Chaos enveloped the northern kingdom of Israel.  There were no good rulers, each outdid his predecessor in evil deeds.  Fortunately, they tended to wipe each other out. The next low-point was the accession of Ahab:

         Ahab son of Omri did more evil in the eyes of the Lord than any of those before him (1 Kings 16:30).


Since this was also said of Omri, and Ahab was worse than Omri, then he must have been REALLY bad.  He was in a class of his own:  Ahab "considered it trivial to commit the sins of Jeroboam" (1 Kings 16:31).  Some of his sins were marrying Jezebel, daughter of a Phoenician king (Solomon set the precedent for this), building a temple for Baal in his capital city of Samaria, and building an Asherah pole (1 Kings 16:31-33).  Jezebel was a fit help-mate to Ahab in his defiance of God -- very much like Herodias in the New Testament.  Both women were not merely sinful, they actively and purposefully opposed the purpose of God and killed His prophets.

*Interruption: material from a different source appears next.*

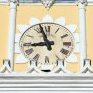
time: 8:56
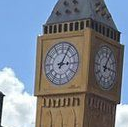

It is at this low point in the fortunes of Israel, a doomed nation, that God sent a most powerful prophet.  His very name, Elijah, means "The Lord is my God," a statement that defied the leaders of Israel.  Elijah was from Gilead, a region of Israel across the Jordan.   His ministry signified:

        --  God, not kings and political leaders, is in control of history.
        --  God can show up at the worst of times.
        --  God gave even the worst ruler an opportunity to repent and align himself with God's plan.
        --  God can raise up anyone at anytime for His sovereign purpose and to declare His Word.
        --  God was present among His rebellious nation, as judge, witness and savior.


The first judgment of God on Israel was drought.  This was a direct affront to Baal, Ahab's favorite deity, who was believed to control fertility and rain (NIV footnote, p. 509).  God provided food and drink for Elijah in the midst of affliction, at first through ravens (1 Kings 17:6), and then through the widow of Zarephath.